Martine Ouellet utilise le néologisme d’activités « transparlementaires » pour justifier ses deux chapeaux, celui de députée à l’Assemblée nationale et de chef du Bloc québécois au fédéral. Elle est persuadée que « ce sera un avantage d’avoir un pied au Québec et au Canada ».

Les critiques ont toutefois été nombreuses, tant chez ses adversaires qu’au sein de la famille souverainiste.

« Député, ça demande du travail à plein temps, chef de parti également. Et quand c'est dans les deux parlements, je ne vois pas comment c'est possible », a affirmé l’ex-chef bloquiste Gilles Duceppe.

Le chef intérimaire du Bloc, Rhéal Fortin admet aussi qu’il aurait « préféré qu’elle n’occupe pas les deux fonctions ». Le premier ministre Philippe Couillard « trouve ça surprenant de voir qu’on envisage d’utiliser des budgets de l’Assemblée nationale pour financer une activité politique sur la scène fédérale. »

Le député péquiste Pascal Bérubé a quant à lui laissé entendre que le Bloc tentait de trouver une solution pour qu’elle soit chef à temps plein. Ses adversaires auront à l’œil les demandes de remboursement qu’elle fera à titre de députée pour ses déplacements, pour s’assurer qu’elles n’ont aucun lien avec son rôle au Bloc.

4- Trouver de l’attention

« On nous a désigné le vestiaire pour tenir nos réunions », racontait le député bloquiste Louis Plamondon, l’année dernière.

Le Bloc québécois n’est pas reconnu à la Chambre, il n’a donc pas de place dans l’antichambre aux Communes. En plus d’être confinés au vestiaire, les députés bloquistes ont un nombre très restreint de questions chaque semaine et ne siègent pas aux comités.

Difficile donc d’obtenir de l’attention médiatique, surtout qu’avec leurs dix élus, ils forment le quatrième caucus de députés québécois. Deux des prédécesseurs de Martine Ouellet qui n’étaient pas élus à Ottawa ont aussi eu de la difficulté à obtenir une grande couverture médiatique.

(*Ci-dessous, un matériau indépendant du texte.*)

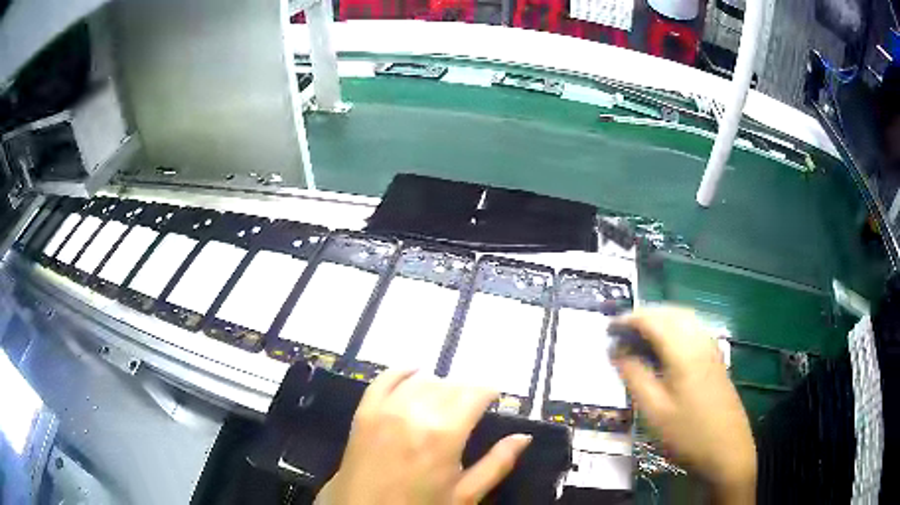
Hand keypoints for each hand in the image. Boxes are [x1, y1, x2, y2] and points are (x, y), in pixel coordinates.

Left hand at [316, 370, 531, 504]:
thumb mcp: (465, 496)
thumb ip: (497, 464)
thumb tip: (523, 437)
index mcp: (444, 434)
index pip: (474, 394)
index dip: (488, 391)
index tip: (495, 397)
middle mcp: (414, 413)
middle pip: (449, 385)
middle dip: (466, 390)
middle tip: (473, 405)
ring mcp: (385, 410)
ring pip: (420, 380)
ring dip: (439, 384)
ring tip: (447, 398)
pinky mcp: (364, 413)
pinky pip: (383, 380)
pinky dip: (400, 372)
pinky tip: (413, 371)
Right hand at [613, 307, 755, 503]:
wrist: (727, 450)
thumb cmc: (687, 433)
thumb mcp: (654, 410)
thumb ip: (635, 376)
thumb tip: (617, 352)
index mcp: (684, 351)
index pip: (653, 320)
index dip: (628, 320)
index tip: (608, 330)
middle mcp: (700, 341)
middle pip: (670, 313)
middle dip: (644, 315)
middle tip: (621, 332)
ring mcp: (711, 348)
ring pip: (684, 318)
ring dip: (660, 320)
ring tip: (639, 337)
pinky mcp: (716, 359)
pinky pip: (693, 330)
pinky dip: (674, 328)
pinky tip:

Pourtant, Daniel Paillé et Mario Beaulieu étaient chefs à temps plein.

Mme Ouellet devrait être à Ottawa les lundis, à l'Assemblée nationale les mardis, mercredis et jeudis et dans sa circonscription en banlieue de Montréal les vendredis, samedis et dimanches.

Martine Ouellet pourra toutefois compter sur sa présence à l’Assemblée nationale pour obtenir une plus grande visibilité. Toutefois, lors de sa première action « transparlementaire », elle a dû principalement se défendre d’avoir publié un communiqué avec les deux logos de l’Assemblée nationale et du Parlement, plutôt que de répondre aux questions.

Le député bloquiste Xavier Barsalou-Duval devait lui aussi tenir un point de presse à Ottawa, mais n’a finalement jamais parlé aux journalistes.